Check out “The Nutcracker” with a uniquely southwestern flair.

Courtesy Photo

Christmas is a little more than two weeks away, but there’s still plenty of time to see “The Nutcracker,” the 19th-century Russian ballet about the little girl, her magical Nutcracker doll and her journey into the Land of Sweets.   

Tucson Regional Ballet’s Southwest Nutcracker deploys advanced student dancers in its school and guest stars from the UA School of Dance, including a former pro with Charlotte Ballet, along with equally adorable kid dancers. It boasts a live music performance by the Tucson Symphony Orchestra of Tchaikovsky’s beloved Nutcracker score. 

And TRP sets the European tale right here in America. Its charming “Southwest Nutcracker” takes place in 1880s Tucson: the story’s mice soldiers are transformed into coyotes, the mysterious Drosselmeyer becomes Tío Diego, and the heroine is a Mexican girl living in a territorial house in the Old Pueblo. 

“The Nutcracker” is drawn from an old German story written by E.T.A. Hoffmann in 1816. Famed choreographer Petipa based his ballet on Alexandre Dumas’s reworking of the tale; the work debuted to Tchaikovsky’s music in St. Petersburg, Russia, in 1892. 

It was not until 1944 that the San Francisco Ballet staged its first full American performance. But it was George Balanchine who made it an American staple. In 1954, the Russian-born choreographer brought the version he remembered from his childhood to the New York City Ballet. Today, that production’s DNA flows in every American Nutcracker, including those in the Old Pueblo. 
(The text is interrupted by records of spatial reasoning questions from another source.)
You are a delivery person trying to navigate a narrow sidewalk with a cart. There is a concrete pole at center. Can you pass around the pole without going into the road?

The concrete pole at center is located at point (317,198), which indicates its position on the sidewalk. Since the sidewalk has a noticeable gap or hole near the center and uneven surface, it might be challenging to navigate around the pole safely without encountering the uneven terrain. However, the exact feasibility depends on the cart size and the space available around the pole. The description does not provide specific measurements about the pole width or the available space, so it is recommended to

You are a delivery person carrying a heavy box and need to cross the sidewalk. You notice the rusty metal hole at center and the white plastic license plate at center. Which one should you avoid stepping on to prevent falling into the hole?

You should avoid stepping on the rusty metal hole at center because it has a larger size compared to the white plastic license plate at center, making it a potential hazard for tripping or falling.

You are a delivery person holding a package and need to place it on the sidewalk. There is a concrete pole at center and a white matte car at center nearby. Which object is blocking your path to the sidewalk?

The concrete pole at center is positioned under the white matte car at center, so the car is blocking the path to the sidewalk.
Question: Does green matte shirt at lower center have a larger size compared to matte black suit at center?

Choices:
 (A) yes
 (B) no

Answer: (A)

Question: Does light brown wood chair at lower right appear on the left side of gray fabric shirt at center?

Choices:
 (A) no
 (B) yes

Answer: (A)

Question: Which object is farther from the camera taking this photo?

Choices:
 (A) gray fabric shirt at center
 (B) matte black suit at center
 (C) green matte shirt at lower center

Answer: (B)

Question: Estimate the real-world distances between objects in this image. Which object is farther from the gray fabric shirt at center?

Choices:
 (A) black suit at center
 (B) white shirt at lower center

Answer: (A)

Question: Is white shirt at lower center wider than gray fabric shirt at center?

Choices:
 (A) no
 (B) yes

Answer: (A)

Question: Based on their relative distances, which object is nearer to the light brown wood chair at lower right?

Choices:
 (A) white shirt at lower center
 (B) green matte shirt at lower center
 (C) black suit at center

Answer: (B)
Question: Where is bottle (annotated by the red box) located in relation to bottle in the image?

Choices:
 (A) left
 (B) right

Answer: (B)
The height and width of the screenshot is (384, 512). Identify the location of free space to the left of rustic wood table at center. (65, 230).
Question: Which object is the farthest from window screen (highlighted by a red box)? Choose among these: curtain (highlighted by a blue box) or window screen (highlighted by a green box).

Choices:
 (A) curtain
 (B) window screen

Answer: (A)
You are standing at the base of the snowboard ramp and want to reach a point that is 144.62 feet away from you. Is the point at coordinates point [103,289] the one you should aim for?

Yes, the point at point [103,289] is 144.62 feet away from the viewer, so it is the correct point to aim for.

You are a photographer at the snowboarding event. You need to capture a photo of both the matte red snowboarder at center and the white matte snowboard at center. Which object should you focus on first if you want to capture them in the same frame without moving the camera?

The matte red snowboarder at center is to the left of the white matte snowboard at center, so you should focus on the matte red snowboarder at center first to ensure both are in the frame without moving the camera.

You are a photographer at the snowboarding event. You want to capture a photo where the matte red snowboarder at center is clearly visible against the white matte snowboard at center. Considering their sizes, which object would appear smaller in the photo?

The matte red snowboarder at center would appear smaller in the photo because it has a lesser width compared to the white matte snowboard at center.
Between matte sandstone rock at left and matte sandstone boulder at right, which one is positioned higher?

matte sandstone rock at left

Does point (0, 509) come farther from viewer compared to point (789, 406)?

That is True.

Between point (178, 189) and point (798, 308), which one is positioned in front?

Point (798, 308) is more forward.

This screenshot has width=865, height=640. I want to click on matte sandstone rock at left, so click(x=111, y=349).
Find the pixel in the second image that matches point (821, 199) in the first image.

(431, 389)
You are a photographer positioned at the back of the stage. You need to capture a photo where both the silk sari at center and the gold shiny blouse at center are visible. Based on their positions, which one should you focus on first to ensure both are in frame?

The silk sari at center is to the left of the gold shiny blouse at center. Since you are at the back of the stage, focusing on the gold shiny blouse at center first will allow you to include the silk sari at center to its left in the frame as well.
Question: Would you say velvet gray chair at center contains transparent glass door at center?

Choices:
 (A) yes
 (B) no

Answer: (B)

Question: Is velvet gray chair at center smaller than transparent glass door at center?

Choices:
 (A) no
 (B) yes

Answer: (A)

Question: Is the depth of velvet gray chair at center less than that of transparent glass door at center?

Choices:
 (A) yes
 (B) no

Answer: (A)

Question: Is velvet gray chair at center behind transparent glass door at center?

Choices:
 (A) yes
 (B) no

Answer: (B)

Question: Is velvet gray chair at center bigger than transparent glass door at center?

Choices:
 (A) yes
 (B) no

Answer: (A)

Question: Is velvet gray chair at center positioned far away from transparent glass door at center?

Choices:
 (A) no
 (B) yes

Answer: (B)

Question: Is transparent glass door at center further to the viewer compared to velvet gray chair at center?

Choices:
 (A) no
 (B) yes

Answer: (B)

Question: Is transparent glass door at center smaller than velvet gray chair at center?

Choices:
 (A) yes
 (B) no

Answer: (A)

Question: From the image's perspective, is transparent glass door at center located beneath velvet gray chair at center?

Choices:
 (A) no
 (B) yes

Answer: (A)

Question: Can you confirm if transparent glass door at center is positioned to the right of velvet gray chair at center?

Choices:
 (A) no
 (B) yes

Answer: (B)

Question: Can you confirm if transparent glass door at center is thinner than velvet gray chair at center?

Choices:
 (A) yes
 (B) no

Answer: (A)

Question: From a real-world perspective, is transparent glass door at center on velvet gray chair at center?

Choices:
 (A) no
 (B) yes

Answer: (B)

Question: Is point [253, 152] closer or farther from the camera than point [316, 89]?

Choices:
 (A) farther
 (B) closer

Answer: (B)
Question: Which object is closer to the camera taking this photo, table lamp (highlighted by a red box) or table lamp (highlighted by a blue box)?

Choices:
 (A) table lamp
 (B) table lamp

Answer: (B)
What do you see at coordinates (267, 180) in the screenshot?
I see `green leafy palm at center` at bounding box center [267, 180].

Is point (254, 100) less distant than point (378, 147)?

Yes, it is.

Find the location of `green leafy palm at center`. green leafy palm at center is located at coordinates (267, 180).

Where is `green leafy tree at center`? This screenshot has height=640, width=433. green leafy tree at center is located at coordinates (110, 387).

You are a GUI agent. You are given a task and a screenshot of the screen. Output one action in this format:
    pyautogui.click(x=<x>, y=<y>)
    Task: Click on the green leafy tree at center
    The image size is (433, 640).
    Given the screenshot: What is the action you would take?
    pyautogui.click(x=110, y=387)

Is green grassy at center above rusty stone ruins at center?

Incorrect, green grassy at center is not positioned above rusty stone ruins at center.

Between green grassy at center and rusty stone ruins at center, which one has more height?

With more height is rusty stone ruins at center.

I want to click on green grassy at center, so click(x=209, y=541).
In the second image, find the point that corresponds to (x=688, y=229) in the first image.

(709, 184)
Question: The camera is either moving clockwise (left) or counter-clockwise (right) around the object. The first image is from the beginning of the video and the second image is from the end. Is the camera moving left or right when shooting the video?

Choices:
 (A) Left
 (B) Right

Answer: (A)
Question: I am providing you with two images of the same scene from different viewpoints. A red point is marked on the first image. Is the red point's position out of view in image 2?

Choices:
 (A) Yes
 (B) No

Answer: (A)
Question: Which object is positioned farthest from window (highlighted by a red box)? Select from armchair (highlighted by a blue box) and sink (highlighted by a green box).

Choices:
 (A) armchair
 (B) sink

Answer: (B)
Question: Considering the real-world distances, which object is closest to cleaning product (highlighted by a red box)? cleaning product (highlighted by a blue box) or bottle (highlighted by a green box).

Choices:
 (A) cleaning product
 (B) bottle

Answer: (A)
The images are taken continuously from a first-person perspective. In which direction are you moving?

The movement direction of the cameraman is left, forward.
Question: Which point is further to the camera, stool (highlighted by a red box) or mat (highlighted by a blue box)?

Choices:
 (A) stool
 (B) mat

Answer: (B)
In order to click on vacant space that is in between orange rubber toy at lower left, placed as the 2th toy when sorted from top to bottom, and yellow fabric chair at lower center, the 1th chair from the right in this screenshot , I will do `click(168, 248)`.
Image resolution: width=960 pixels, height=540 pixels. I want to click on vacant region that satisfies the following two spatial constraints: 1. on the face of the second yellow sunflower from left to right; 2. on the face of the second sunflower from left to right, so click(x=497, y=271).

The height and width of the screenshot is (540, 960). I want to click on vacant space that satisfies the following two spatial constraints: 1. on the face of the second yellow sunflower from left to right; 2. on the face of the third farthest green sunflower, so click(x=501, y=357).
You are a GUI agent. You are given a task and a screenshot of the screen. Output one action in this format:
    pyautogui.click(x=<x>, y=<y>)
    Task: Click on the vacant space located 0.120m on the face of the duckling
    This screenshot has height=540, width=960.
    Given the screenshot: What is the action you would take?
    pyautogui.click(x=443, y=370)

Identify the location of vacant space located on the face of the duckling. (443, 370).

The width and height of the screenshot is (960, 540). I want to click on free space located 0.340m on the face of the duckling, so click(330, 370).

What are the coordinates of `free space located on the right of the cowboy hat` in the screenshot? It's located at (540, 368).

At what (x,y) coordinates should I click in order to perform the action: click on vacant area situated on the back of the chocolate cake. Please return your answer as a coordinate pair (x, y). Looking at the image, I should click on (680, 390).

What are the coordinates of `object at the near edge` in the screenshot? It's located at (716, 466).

Dascha Letson, dancing the dream role of the Prickly Pear Fairy, counterpart of the traditional Sugar Plum Fairy, practically grew up in the Tucson Regional Ballet studio.

“She started at the age of 3 and she was always eager to learn,” says company artistic director Linda Walker. “She was bright-eyed. She always thought working at the bar was ‘So much fun.’”

Now 17, Letson spent the last two summers studying in intensive workshops at the prestigious Joffrey Ballet.

“She’s a beautiful dancer,” Walker says. “She’s definitely pre-professional.”

Letson will dance Prickly Pear in all three of the Southwest Nutcracker concerts this weekend, partnered by guest dancer Alejandro MullerDahlberg. A student at the UA School of Dance, he will take on the role of Caballero, elsewhere known as Cavalier. 

North Dakotan Muller Dahlberg, who played the Nutcracker in the troupe’s production last year, is one of four guest dancers from UA Dance. Gregory Taylor, dancing the role of Nutcracker this year, is the pro who danced for five years with Ballet Charlotte before coming to the UA. Aaron Smith of Detroit, a grad student in the MFA program, plays Tío  Diego. Mitchell McCroskey, from Kansas, will dance Tumbleweed, a challenging gymnastic role 

The guest artists are “all wonderful,” Walker says. “They’re kind to the children. They make rehearsals very pleasant.”

About 90 people perform in the production, from little kids on up to the senior company dancers and guest artists. A team of local adults play the party guests in the opening scene. One regular, Christopher McNamara, is a police officer with TPD. 

“He started doing the Nutcracker when his daughter was in the company,” Walker says. His daughter no longer dances, but her cop dad has soldiered on, stepping out each year on the Nutcracker stage.